The increase in poverty among children was particularly pronounced, rising from a record low of 5.2% in 2021 to 12.4% in 2022, as measured by the SPM. The end of the enhanced Child Tax Credit, which temporarily provided direct cash payments to millions of households with young children, played a significant role in that increase.

A focus on policy: The White House highlighted the role of policymaking in the well-being of American citizens. “Today’s data tell an important story about consequential impacts of public policy for low-income Americans’ living standards,” the Council of Economic Advisers said in a blog post. “The Biden-Harris Administration has shown that, with targeted tax policies, we can substantially lower the rate of poverty, in general, and child poverty, in particular. Today’s release unequivocally shows the flip side of that insight: allowing these policies to lapse sharply raises poverty.”

Calling the year-over-year change in poverty “stunning,” Sharon Parrott, president of the liberal Center on Budget and Policy Priorities, also focused on the importance of public policy. “The rise in the poverty rate, the largest on record in over 50 years both overall and for children, underscores the critical role that policy choices play in the level of poverty and hardship in the country," Parrot said in a statement.  “If Congress had continued the American Rescue Plan’s Child Tax Credit increase in 2022, about 3 million additional children would have been kept out of poverty, preventing more than half of the 5.2 million increase in the number of children in poverty last year … [and] the child poverty rate would have been about 8.4 percent rather than 12.4 percent,” she added.
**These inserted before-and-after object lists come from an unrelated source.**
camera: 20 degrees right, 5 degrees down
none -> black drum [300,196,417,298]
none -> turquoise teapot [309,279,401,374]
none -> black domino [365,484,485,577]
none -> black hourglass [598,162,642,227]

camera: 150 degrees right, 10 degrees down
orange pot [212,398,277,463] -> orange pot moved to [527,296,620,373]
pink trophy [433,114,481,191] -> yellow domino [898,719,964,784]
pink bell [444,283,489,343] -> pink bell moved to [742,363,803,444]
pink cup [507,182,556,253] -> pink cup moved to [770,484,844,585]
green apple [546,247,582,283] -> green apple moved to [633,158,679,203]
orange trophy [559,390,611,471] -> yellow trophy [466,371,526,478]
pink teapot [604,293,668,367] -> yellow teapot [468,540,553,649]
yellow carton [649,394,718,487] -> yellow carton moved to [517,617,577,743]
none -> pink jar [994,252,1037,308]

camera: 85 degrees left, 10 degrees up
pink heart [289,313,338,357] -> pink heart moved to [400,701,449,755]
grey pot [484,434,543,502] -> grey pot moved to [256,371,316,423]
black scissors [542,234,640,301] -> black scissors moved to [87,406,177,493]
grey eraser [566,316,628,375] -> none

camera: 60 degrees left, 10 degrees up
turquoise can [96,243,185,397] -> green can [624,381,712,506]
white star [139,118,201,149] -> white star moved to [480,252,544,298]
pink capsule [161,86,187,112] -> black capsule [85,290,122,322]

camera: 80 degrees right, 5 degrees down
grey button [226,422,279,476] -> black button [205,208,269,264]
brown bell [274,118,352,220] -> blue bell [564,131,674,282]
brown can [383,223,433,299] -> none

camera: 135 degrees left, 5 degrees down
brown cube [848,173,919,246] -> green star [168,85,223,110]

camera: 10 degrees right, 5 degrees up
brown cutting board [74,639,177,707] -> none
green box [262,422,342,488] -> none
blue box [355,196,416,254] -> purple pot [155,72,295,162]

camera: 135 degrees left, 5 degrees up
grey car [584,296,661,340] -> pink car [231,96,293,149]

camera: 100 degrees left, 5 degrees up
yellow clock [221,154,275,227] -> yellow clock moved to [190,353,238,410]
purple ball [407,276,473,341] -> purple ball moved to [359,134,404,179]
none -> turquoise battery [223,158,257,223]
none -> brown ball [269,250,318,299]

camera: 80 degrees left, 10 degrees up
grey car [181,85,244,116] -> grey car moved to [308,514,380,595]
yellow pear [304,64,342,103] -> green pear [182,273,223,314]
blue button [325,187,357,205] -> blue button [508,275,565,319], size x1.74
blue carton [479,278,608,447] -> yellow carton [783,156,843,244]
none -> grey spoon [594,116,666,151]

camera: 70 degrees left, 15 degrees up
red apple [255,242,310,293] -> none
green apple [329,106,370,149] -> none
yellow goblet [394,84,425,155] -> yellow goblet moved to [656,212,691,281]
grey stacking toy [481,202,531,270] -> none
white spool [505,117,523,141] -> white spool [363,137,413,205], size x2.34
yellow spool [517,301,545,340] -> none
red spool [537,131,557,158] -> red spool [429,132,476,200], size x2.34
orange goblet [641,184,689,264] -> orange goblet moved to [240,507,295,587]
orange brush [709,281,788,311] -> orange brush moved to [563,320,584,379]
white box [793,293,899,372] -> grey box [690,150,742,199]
Writing at The Washington Post, columnist Catherine Rampell focused on the capricious nature of the largest increase in child poverty on record. “For the most part, these kids didn’t become poor because the economy is lousy, or their parents were fired, or they were newly orphaned,” she wrote. “Most fell below the poverty threshold because, as a country, we chose to make them poor. Specifically, we chose to make them poor again, by snatching a short-lived safety-net program away.”

And at Politico, reporter Adam Cancryn underlined the shifting political landscape that serves as a background for the report. “President Joe Biden’s war on poverty is unraveling fast,” he wrote. “Just two years after orchestrating the largest expansion of the U.S. safety net in a half-century, Biden’s $2 trillion bet that big-government policies could vastly improve life for the poorest Americans is coming to a close. The historic injection of pandemic-era aid was, by many measures, a clear success. And it may never happen again.”

Median income drops again: The Census also reported that median income of U.S. households fell by 2.3% in 2022, to $74,580, as inflation ate away at nominal gains. Median income has fallen by 4.7% since 2019, when it reached a peak of $78,250.

More recently, however, incomes have seen positive growth in real terms as the labor market remains resilient and inflation eases. “Shifting into the present and into the future, the prospects are better for wages to make up for some of the ground lost during the last couple of years,” Bill Adams, chief economist at Comerica Bank, told The Wall Street Journal.

The White House said the latest income data only confirms the importance of specific policy choices. “While high inflation contributed to the decline in real median household income in 2022, our pursuit of tight labor markets and lower price pressures have helped to deliver rising real incomes and wages since 2022,” the Council of Economic Advisers said.